Sem titubear, reiterava: “de nada vale que uma nação seja dona de uma grande quantidade e variados recursos se não está, ao mesmo tempo, em condições de explorá-los e habilitá-los industrialmente e se vê na necessidade de recorrer a companhias estrangeiras para que os adquiram, os utilizem e promovam sua comercialização nos grandes centros de consumo”.

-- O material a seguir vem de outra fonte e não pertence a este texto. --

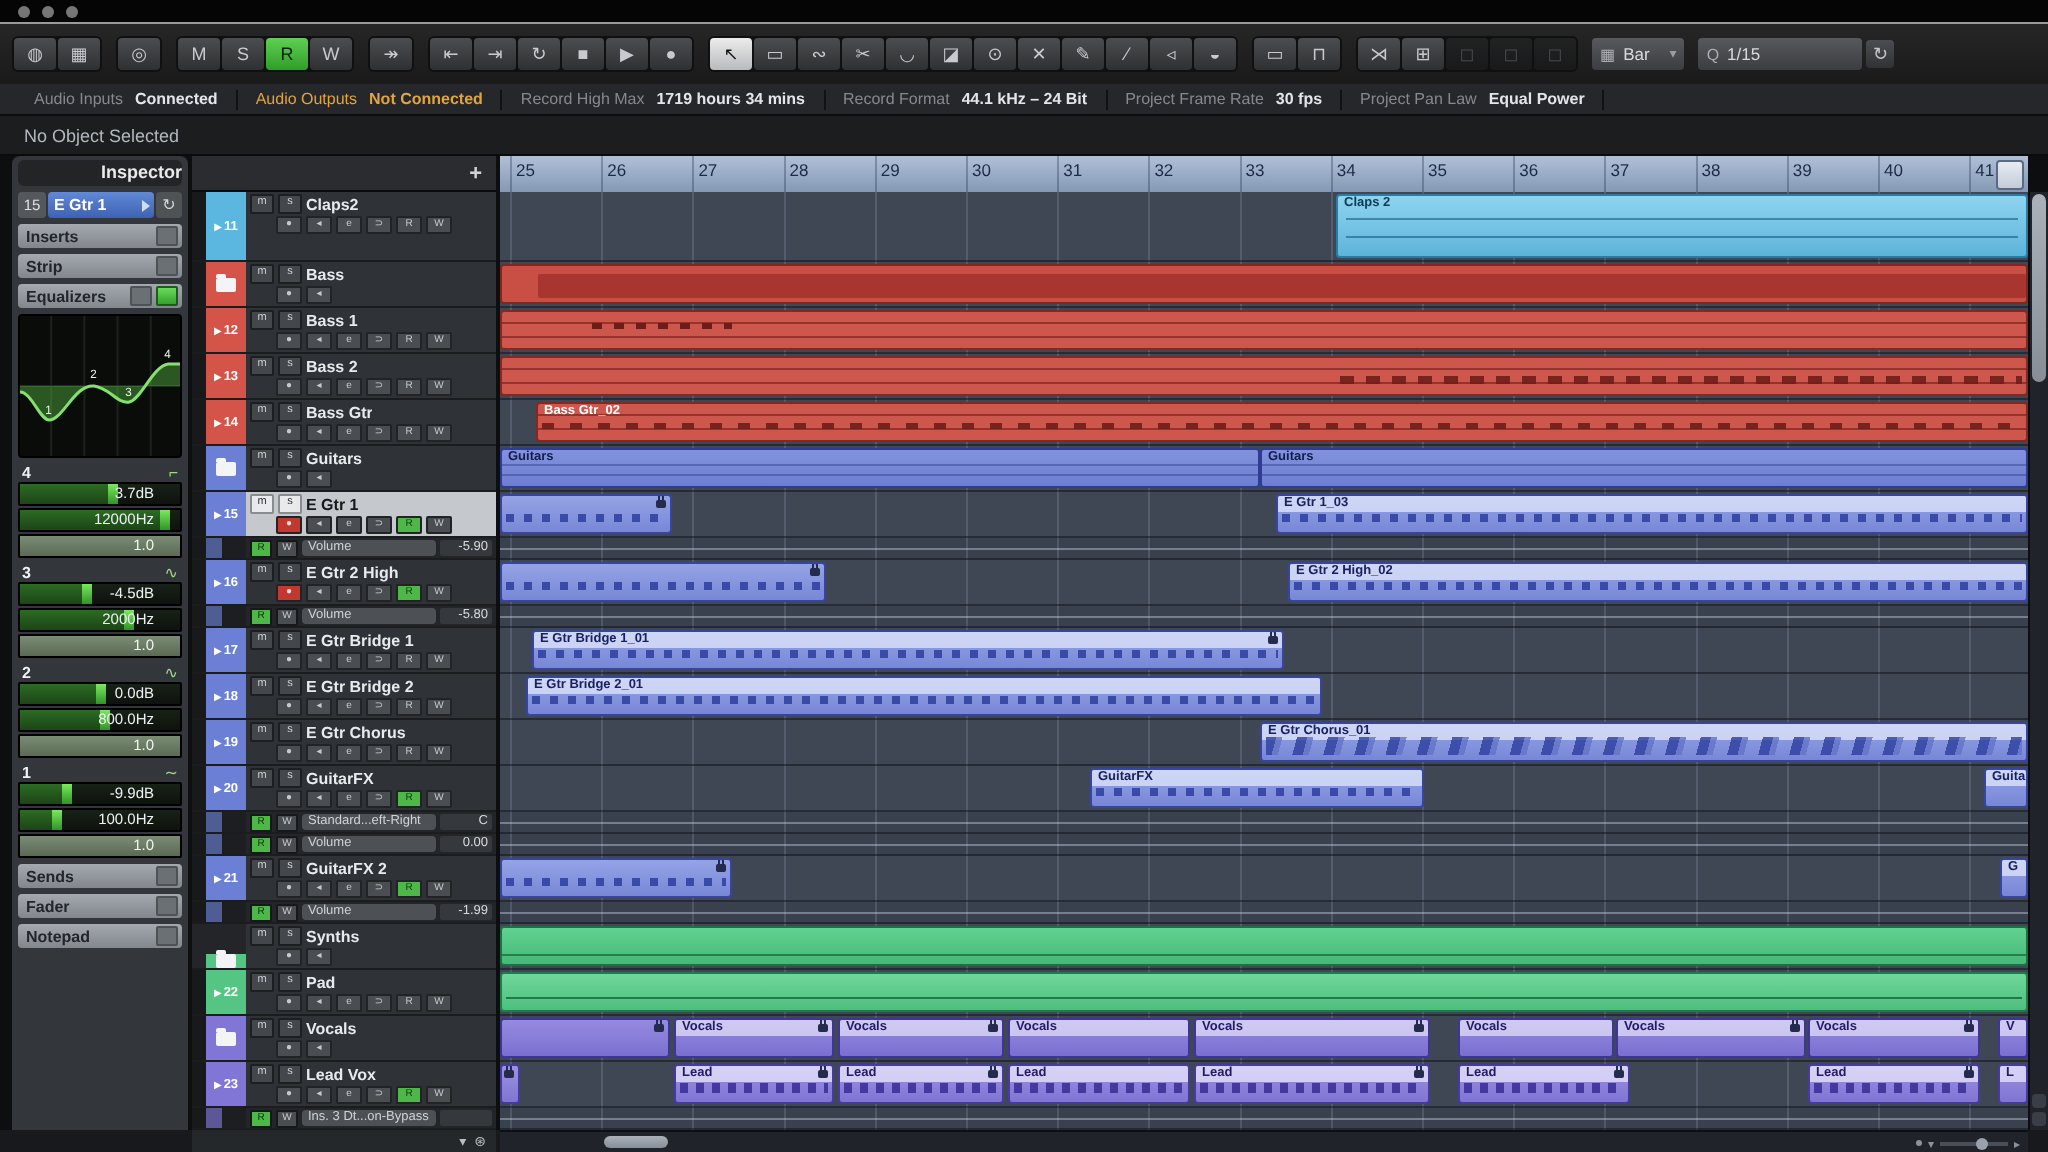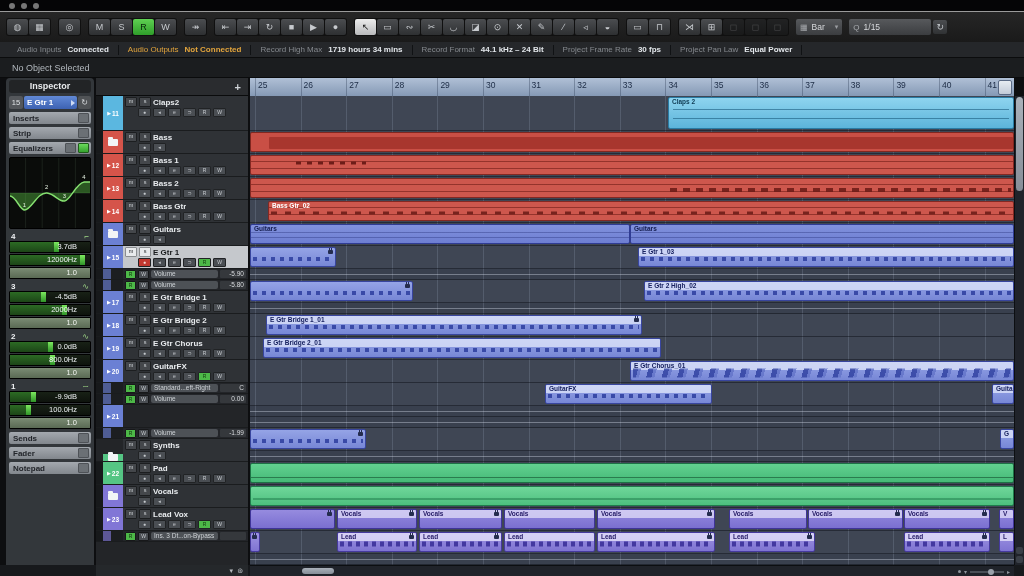"Inspector" .insp-title { text-align: center -> right }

A fim de propiciar o acesso aos recursos e ampliar a independência, JJ Torres colocou entre as prioridades da sua política externa estreitar os vínculos com os países vizinhos, “buscando promover e acelerar a integração da América Latina e o estabelecimento de relações diplomáticas e comerciais com os países socialistas”. Passamos a considerar, expressou, “que as relações exteriores constituíam um mecanismo fundamental para afirmar a soberania e obter, de todas as partes do mundo, os recursos indispensáveis ao nosso desenvolvimento econômico”. Mas, sobretudo, “é preciso que saibamos que nenhum país dá nada, que o progresso se adquire e se paga, que a técnica não é presente dadivoso de ninguém senão artigo de consumo com preço, juros e prazos no mercado internacional”.
“PILHAGEM E DEVASTAÇÃO ESTRANGEIRA”
“Toda a nação pode contemplar o quadro de pilhagem, desperdício e devastação que a opressão estrangeira e a incapacidade e obscurantismo da direita reacionária nos deixaram”, denunciava o general, frisando que “tudo o que tenho a fazer é mostrar a eles os pulmões destruídos, as mãos calejadas e os pés descalços”. Sendo assim, “a tarefa do Governo Revolucionário pode ser resumida na restauração da dignidade humana e no retorno da confiança no futuro”, pois “Pátria não é conceito oco, nem geografia vazia, são os recursos, as fontes de trabalho, as oportunidades de riqueza e de progresso”.
Com este compromisso, convocou o povo boliviano a “avançar com valentia e decisão até alcançar a vitória, que nos fará mais donos de nós mesmos e do nosso destino”. “Como nos ensinou Bolívar, deixemos o medo para trás”, proclamava.